Aug 17, 2011
Why Azad Kashmir lags
by Zulfiqar Abbasi
The recently formed People’s Party government in Azad Kashmir has to confront several challenges, but two prominent issues seek close attention. The first is the stalled process of reconstruction of earthquake-hit areas of the northern part of Azad Kashmir – Muzaffarabad, Bagh and Rawalakot. The second is the resettlement of those affected by the construction of Mangla Dam. This poses a potentially serious socio-political challenge to the PPP government in Mirpur division, where the victims are resisting the refilling of the dam until their complete resettlement.
Apart from these issues, the new government has to address the growing sense of alienation and deprivation among various segments of the society such as youths and women. According to available statistics, youths form 65 percent of Azad Kashmir’s population (25 percent of the young people are below the age of 25) and are mostly unemployed. Even qualified women are jobless due to the limited scope for employment in the public sector.

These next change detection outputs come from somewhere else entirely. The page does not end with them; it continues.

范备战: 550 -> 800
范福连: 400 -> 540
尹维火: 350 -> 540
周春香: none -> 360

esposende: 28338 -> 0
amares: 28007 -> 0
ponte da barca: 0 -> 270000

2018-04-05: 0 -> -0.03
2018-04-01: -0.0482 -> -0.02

While the already shrunk private sector has been unable to cope with the emerging needs and challenges of employability due to the short-sighted polices of the successive governments in the past.
Current estimates show that around 300,000 jobs are required to cater to the needs of these promising youth in the next five to seven years. In the present scenario, the state does not have the capacity to create even 3000 jobs as the private sector has not been allowed to develop and nourish in the state.

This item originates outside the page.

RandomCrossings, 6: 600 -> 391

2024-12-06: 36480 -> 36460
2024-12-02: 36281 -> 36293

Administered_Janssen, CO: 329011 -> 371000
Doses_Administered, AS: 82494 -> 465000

There is no denying the fact that the government’s hands are tied under the constitutional arrangements between Azad Kashmir and Pakistan. A brief look at the territory’s Interim Constitution Act, 1974, reveals that all major areas of economic potential fall under the jurisdiction of the Azad Jammu and Kashmir Council, which is headed by the prime minister of Pakistan. These include hydropower generation, banking and finance, stock exchanges, telecommunication, oil and gas, tourism, mines and mineral exploration, aviation and air travel, state property, leasing and insurance and levy of tax on all incomes. In these areas the Azad Kashmir government has no say in policymaking.

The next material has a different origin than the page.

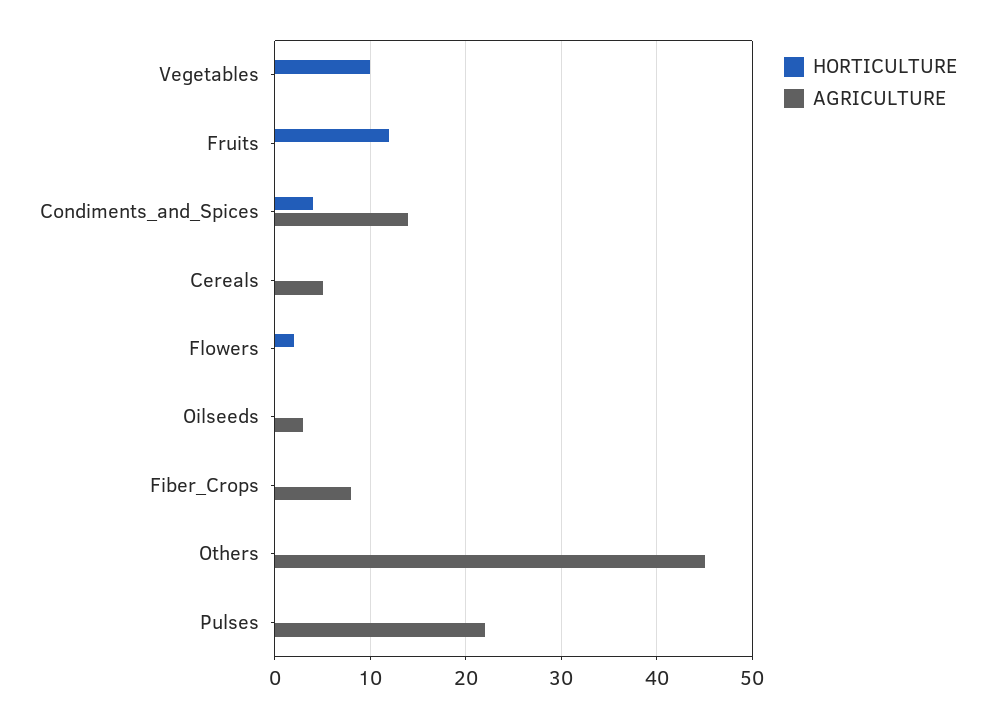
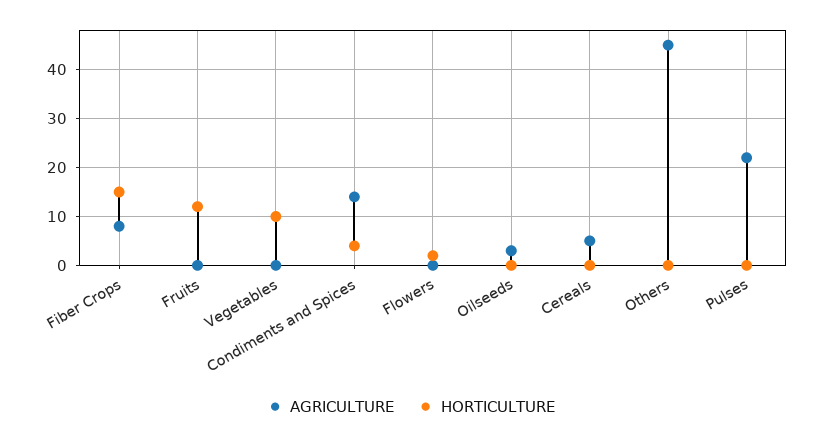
HORTICULTURE, Fiber_Crops: 0 -> 15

The stringent control of the Azad Kashmir Council over the last 37 years has resulted in the poor state of development in the territory. Operationally it did not let Azad Kashmir’s governments formulate policies to undertake developmental initiatives in these critical sectors. The unfair policies of the Azad Kashmir Council have not only slowed down economic development but also resulted in widespread unemployment, poverty and lower living standards.
On the other hand, the successive governments of Azad Kashmir have performed better than the provinces of Pakistan in the subjects left with them, like health, education, electrification, local security, roads and communications, provision of clean drinking water, local government, rural development, and population welfare.
The council never tried to attract private investment for the industrial development of Azad Kashmir. Nor did it seek support from the Kashmiri diaspora. Nearly a million Kashmiris settled in the UK own assets worth billions of dollars and maintain bank deposits of around Rs2,000 billion in Pakistani banks. Lamentably, these commercial banks have never advanced even one percent of these deposits to support economic activity in the region. The Azad Kashmir Council has totally failed to devise a comprehensive policy to encourage banks to make investment in the employment generating sectors such as hydroelectric power, tourism and infrastructure-building projects.
The private sector is shrinking against the swelling public sector. Instead of encouraging the private sector to provide employment, the government has created ten districts and 28 subdivisions within an area of 5,134 square miles for a population of 3.5 million. Successive governments employed 125,000 persons in the government sector, which crippled the already slowed economy as the meagre resources available for development are spent on salaries and other privileges of government servants. These flawed policies led to the decay of local industry in the past one-and-a-half decade, leaving 40,000 people unemployed.
Over the last 37 years the tax collection authority of Azad Kashmir has failed to optimise tax collection, ignoring the biggest revenue-earning corporation like Wapda which are collecting sales tax worth billion of rupees on electricity generated by Mangla Power House located in Azad Kashmir but not depositing it into Azad Kashmir’s exchequer, causing huge financial losses to the territory.
Similarly, the net hydel profit of more than Rs120 billion is recoverable on account of the Mangla Powerhouse. Khyber-Pakhtunkhwa was recently paid Rs120 billion for Tarbela, Punjab Rs28 billion for Ghazi Barotha and Balochistan Rs120 billion as gas development surcharge for Sui gas. But Azad Kashmir has yet to get its outstanding amounts from Islamabad.
The PPP government in Azad Kashmir is in an advantageous position in the prevailing circumstances as the ruling party in Islamabad would not let it down if it makes a strong case before it.
The writer is president of the Jammu and Kashmir Joint Chamber of Commerce and Industry and of the Centre for Peace, Development and Reforms.